There would be an aluminium front subframe for the competition model, and the body shell would be stamped from steel only 0.7 millimetres thick, rather than the standard 1.0-millimetre production material. Thinner, lighter, and very expensive side and rear window glass was ordered from Belgian firm Glaverbel, and the engine and front lids were made of thin, balsa-reinforced fibreglass. Both the front and rear bumpers were also of fibreglass, with the front providing access to a centrally mounted auxiliary oil radiator. The rear fenders were widened to accommodate new 7-inch-wide Fuchs alloy rims.

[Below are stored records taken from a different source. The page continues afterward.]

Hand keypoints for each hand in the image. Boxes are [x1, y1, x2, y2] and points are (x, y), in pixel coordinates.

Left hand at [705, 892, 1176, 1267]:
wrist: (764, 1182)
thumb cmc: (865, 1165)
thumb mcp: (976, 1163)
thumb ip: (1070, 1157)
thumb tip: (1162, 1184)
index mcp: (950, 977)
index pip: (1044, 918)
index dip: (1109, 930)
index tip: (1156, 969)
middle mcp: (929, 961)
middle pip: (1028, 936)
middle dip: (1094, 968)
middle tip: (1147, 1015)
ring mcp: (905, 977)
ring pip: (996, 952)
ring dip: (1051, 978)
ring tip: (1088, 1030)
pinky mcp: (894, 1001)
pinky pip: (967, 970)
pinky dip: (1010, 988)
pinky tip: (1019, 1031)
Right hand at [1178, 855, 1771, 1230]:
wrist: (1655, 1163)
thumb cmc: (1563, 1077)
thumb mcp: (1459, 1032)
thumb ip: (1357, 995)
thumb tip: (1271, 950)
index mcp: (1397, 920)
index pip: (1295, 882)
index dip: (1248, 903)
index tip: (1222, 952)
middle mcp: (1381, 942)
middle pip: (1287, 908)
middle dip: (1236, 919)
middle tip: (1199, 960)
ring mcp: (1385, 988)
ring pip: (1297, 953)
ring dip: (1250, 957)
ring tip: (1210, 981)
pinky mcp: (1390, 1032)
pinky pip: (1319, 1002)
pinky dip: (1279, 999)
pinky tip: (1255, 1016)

The most important and recognisable characteristic of the RS is its “ducktail” spoiler mounted on the engine lid. Body insulation was deleted, as was almost all interior trim. Superfluous hardware was eliminated, including rear seats, reclining front seats, a glovebox door, a clock, the passenger sun visor, the inside door handles, and armrests. The door latches were operated by pull-straps, and simple plastic door-pulls replaced the originals. All of this careful attention to saving weight trimmed the dry weight to a mere 2,150 pounds (975 kilograms).

The 911’s magnesium-cased 2.4-litre S engine was enlarged to give a displacement of 2,681 cubic centimetres (Type 911/83). Its thin-walled cylinder barrels were coated with a new product called Nikasil, which was a low-friction nickel-silicon carbide material that allowed the aluminium pistons to be used directly in aluminium barrels without the need for iron liners. With 8.5:1 compression and Bosch mechanical fuel injection, this engine delivered a reliable 210 brake horsepower at 6,300 rpm, which was some 30 more than the 911 S, and it also saw a big increase in torque to 202 foot-pounds at 5,100 rpm. The 911’s five-speed transaxle was fitted with taller fourth and fifth gears, giving a top speed of about 150 mph (244 km/h).

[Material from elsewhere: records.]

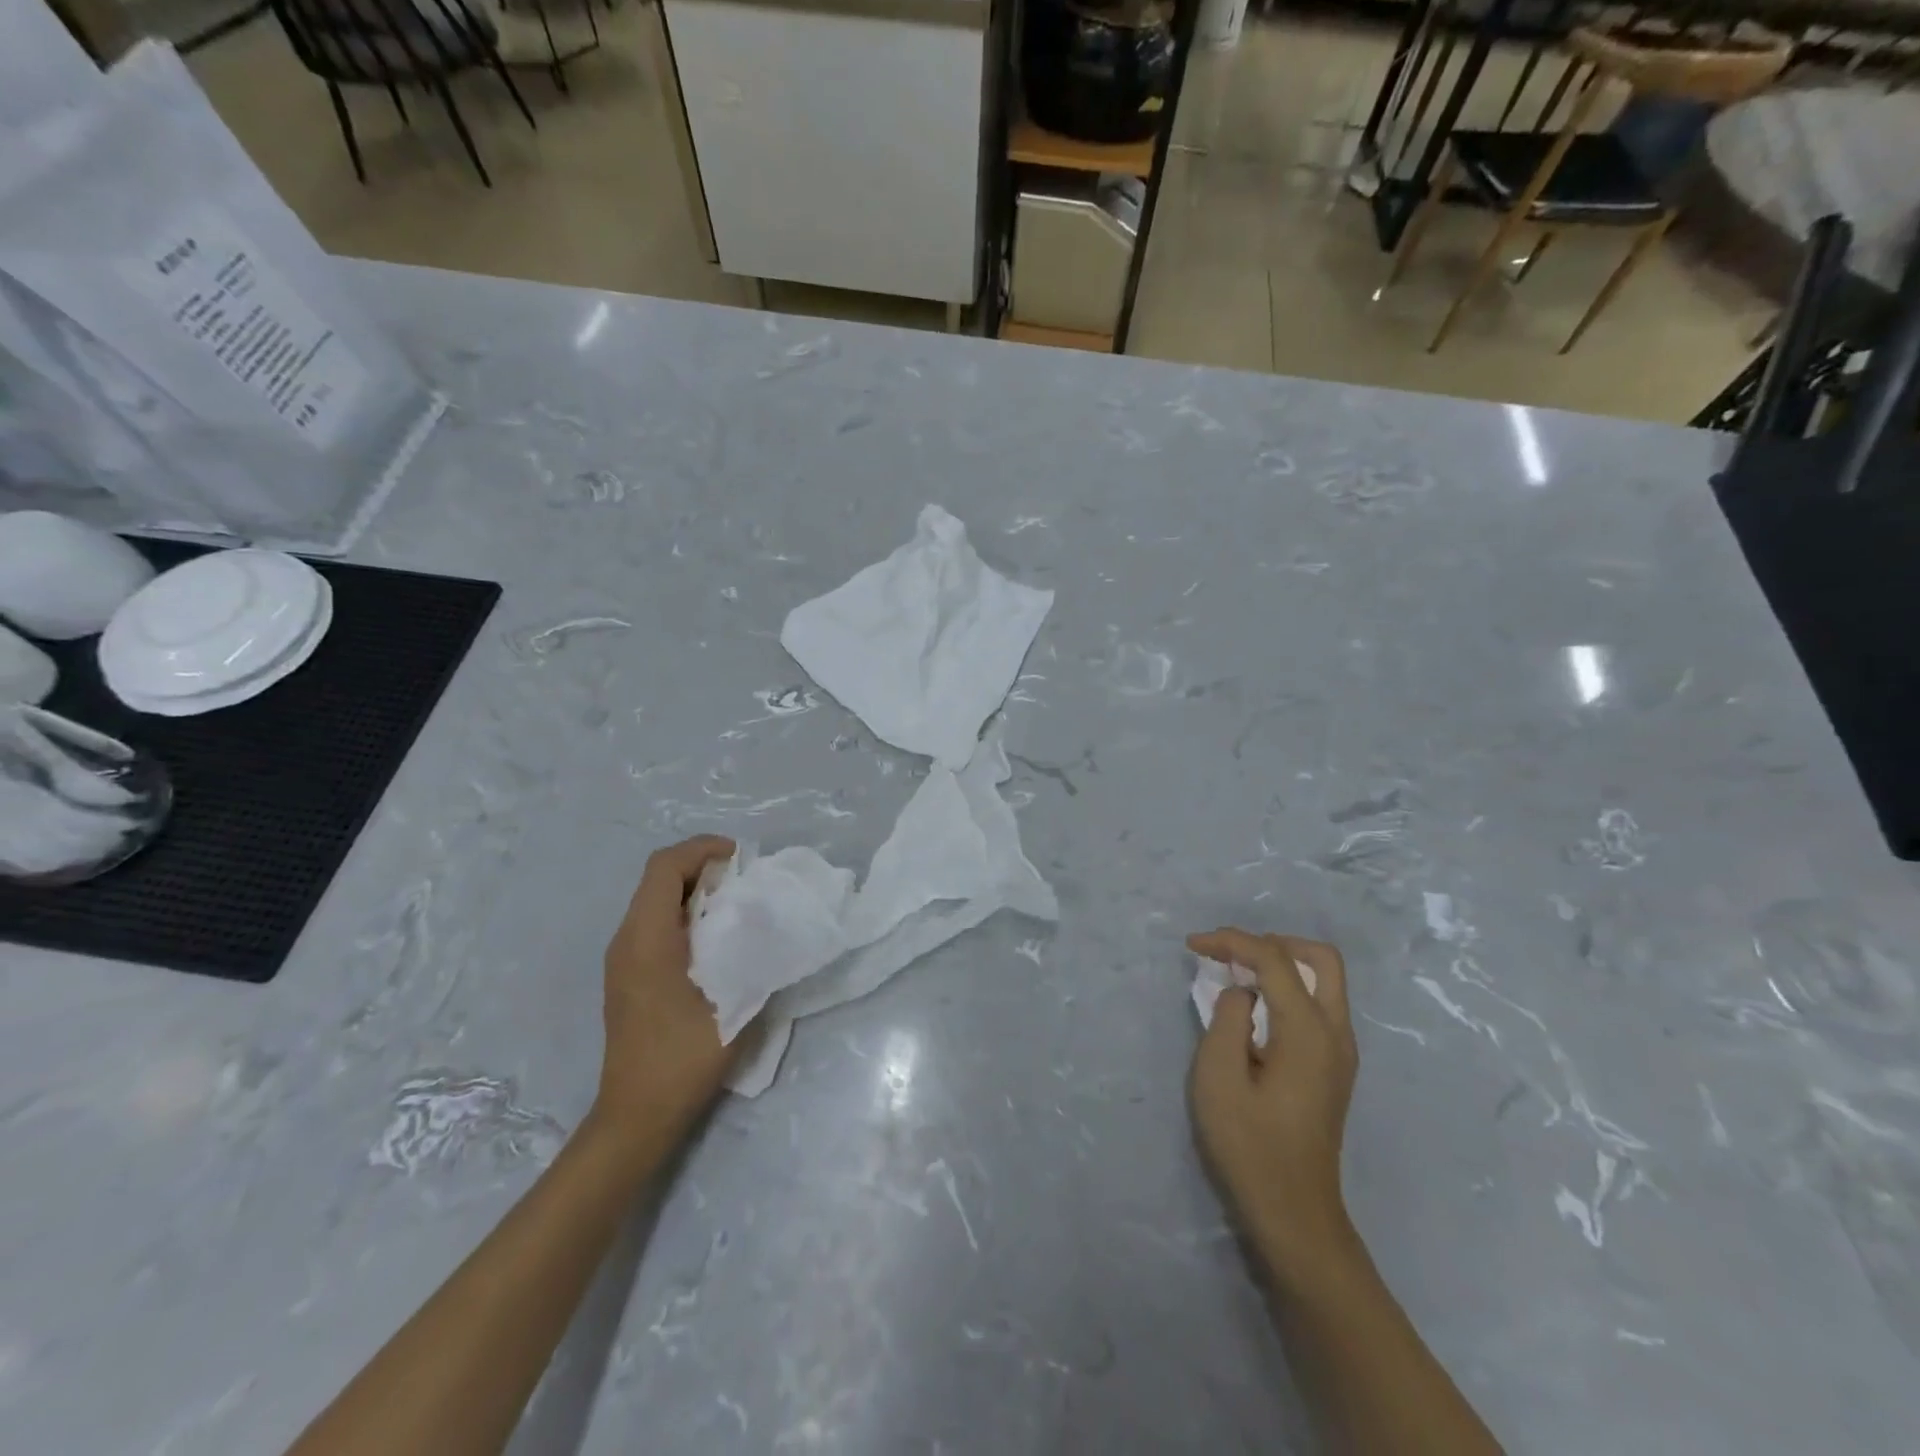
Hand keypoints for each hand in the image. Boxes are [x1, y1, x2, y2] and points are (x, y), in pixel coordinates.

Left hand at [594, 836, 744, 1141]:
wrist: (637, 1116)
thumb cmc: (684, 1057)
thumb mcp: (733, 1003)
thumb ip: (754, 955)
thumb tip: (775, 922)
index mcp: (646, 939)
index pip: (665, 867)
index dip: (702, 849)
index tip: (742, 859)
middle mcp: (626, 940)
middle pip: (658, 878)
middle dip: (703, 866)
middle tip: (747, 879)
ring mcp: (623, 959)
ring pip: (655, 900)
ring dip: (695, 890)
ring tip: (738, 903)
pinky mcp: (628, 976)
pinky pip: (654, 923)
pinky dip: (686, 913)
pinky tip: (716, 938)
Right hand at [1187, 928, 1359, 1291]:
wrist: (1294, 1213)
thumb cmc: (1249, 1146)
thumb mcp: (1218, 1077)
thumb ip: (1227, 1018)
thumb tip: (1242, 994)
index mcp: (1308, 1031)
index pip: (1275, 960)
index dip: (1232, 941)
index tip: (1193, 945)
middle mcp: (1336, 1033)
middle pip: (1320, 958)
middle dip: (1272, 942)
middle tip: (1229, 951)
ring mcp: (1341, 1052)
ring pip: (1324, 980)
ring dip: (1282, 964)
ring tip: (1235, 973)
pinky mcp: (1334, 1067)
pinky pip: (1319, 1005)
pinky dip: (1288, 988)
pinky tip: (1255, 1006)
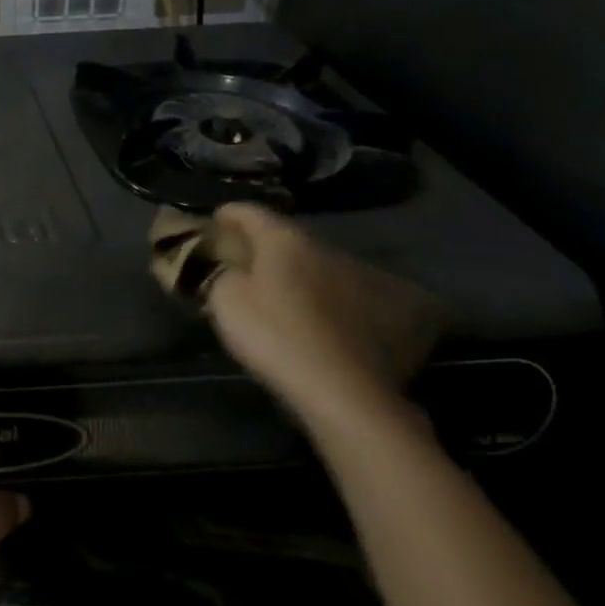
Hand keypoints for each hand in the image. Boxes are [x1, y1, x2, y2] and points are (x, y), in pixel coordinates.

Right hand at [150, 203, 441, 429]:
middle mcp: (326, 249)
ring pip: (321, 266)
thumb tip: (229, 269)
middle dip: (267, 248)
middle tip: (246, 265)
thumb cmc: (276, 335)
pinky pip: (349, 296)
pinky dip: (332, 301)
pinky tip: (323, 321)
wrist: (348, 393)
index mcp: (285, 239)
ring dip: (302, 274)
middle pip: (288, 238)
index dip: (227, 214)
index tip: (213, 223)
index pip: (249, 211)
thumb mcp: (225, 301)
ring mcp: (363, 278)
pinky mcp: (391, 312)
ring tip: (286, 296)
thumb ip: (221, 274)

By the time the car was formally introduced at the 1972 Paris Auto Show, the initial production run of 500 units had already sold out within a week, to the surprise and delight of Porsche’s directors. A second 500-unit production run was quickly approved, and eventually 1,080 were constructed. Most of this second series was comprised of Touring versions (option code M472), which used standard-thickness sheet metal and glass, a steel rear bumper, a single battery, and most of the 911 S’s road equipment and comfort trim items.

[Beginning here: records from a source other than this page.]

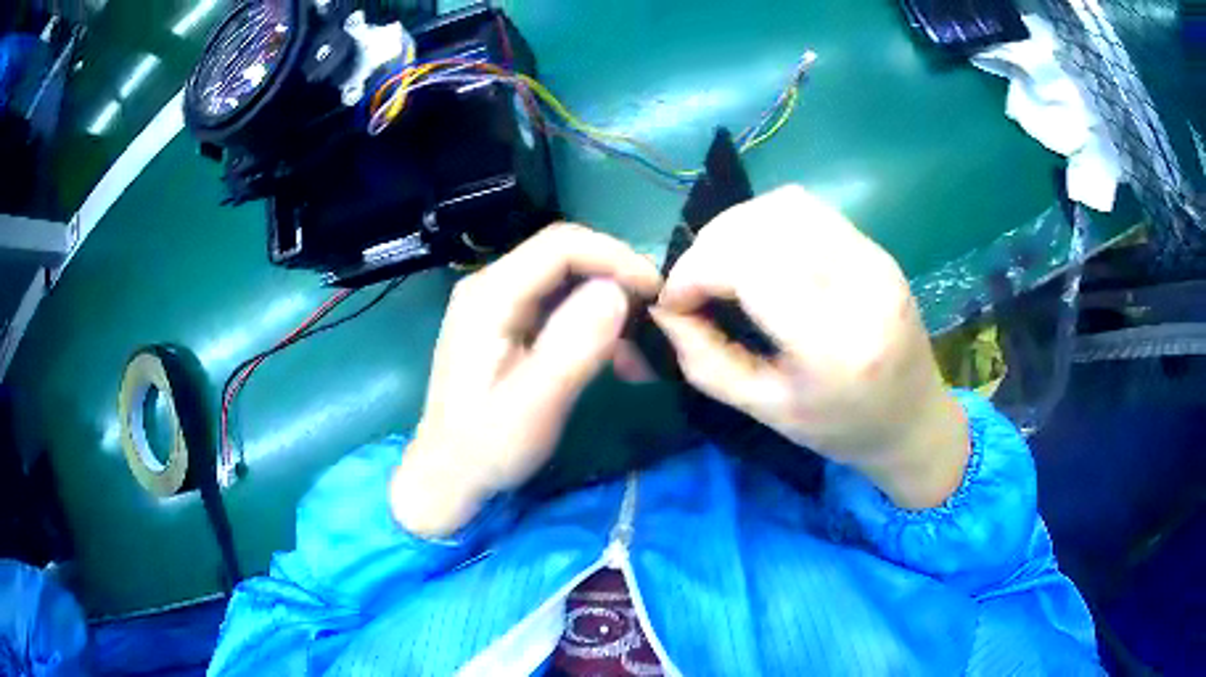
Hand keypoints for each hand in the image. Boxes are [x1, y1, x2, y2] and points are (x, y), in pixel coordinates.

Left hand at [391, 224, 661, 536]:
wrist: (449, 475)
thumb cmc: (487, 447)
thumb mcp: (534, 406)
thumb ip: (573, 347)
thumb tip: (618, 292)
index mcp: (490, 296)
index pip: (561, 245)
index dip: (616, 257)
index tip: (657, 291)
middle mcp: (490, 285)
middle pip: (565, 254)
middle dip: (616, 278)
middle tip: (656, 317)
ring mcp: (497, 302)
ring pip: (566, 278)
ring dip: (609, 302)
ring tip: (640, 346)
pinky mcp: (507, 322)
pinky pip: (559, 303)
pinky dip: (593, 321)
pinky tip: (616, 356)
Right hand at [654, 185, 968, 508]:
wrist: (913, 419)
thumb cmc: (840, 429)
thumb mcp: (764, 410)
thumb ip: (704, 360)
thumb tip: (665, 310)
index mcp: (833, 342)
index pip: (749, 265)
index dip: (695, 272)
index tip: (674, 301)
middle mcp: (859, 284)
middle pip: (764, 224)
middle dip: (710, 246)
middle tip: (695, 283)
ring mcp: (873, 258)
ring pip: (785, 205)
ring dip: (738, 227)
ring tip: (723, 265)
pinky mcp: (875, 248)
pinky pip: (808, 210)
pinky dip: (767, 223)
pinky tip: (760, 256)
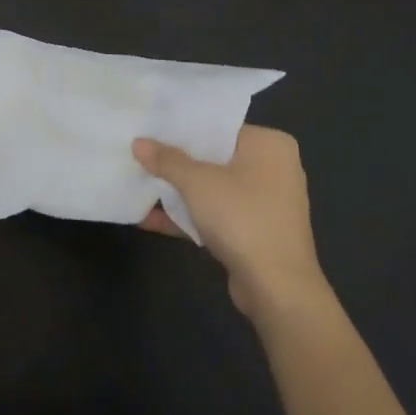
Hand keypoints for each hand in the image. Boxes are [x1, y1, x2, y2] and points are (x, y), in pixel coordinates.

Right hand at [132, 126, 326, 318]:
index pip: (221, 127)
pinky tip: (150, 219)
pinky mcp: (256, 232)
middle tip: (141, 154)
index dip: (184, 129)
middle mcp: (274, 168)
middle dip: (177, 163)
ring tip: (139, 185)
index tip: (152, 128)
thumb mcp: (198, 183)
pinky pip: (218, 215)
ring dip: (180, 193)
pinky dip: (191, 217)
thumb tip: (138, 142)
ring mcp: (267, 203)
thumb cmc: (242, 217)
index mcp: (269, 144)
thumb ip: (167, 160)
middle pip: (216, 158)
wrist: (277, 287)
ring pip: (215, 189)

The lightweight RS 2.7 offered here was sold new to its first owner, Josef Pütz, in June 1973. The Porsche was then acquired by Dr Reinhard Wolfgang Jacobi on 23 August 1984. At the time, the car is noted as having been driven 38,000 kilometres. He then proceeded to restore the car, beginning in the following May of 1985. It is believed that the original engine and gearbox were replaced during restoration, as the RS currently sports an unstamped engine block and replacement transmission. Though it is unclear when the restoration was completed, Dr Jacobi reregistered the Porsche 10 years later in January 1995.

In 2000, the Carrera RS was acquired by the current owner, an avid collector of limited-production Porsches. It has since been properly maintained in his collection and regularly serviced by Porsche Zentrum Flughafen Stuttgart, receipts for which are included on file. Recently driven by an RM Sotheby’s car specialist, he notes that the Porsche drives and handles exceptionally well, as nicely as any RS 2.7 he has had the pleasure of driving.

As the 911 has endured through to present-day production, it is clear that there will always be a special place in Porsche history for this first competition-based homologation model. The Carrera RS 2.7 is undoubtedly the most iconic model of air-cooled 911s. Furthermore, the RS Lightweights are truly “race cars for the street” and are considered by many to be the most desirable of their breed and nothing short of legendary.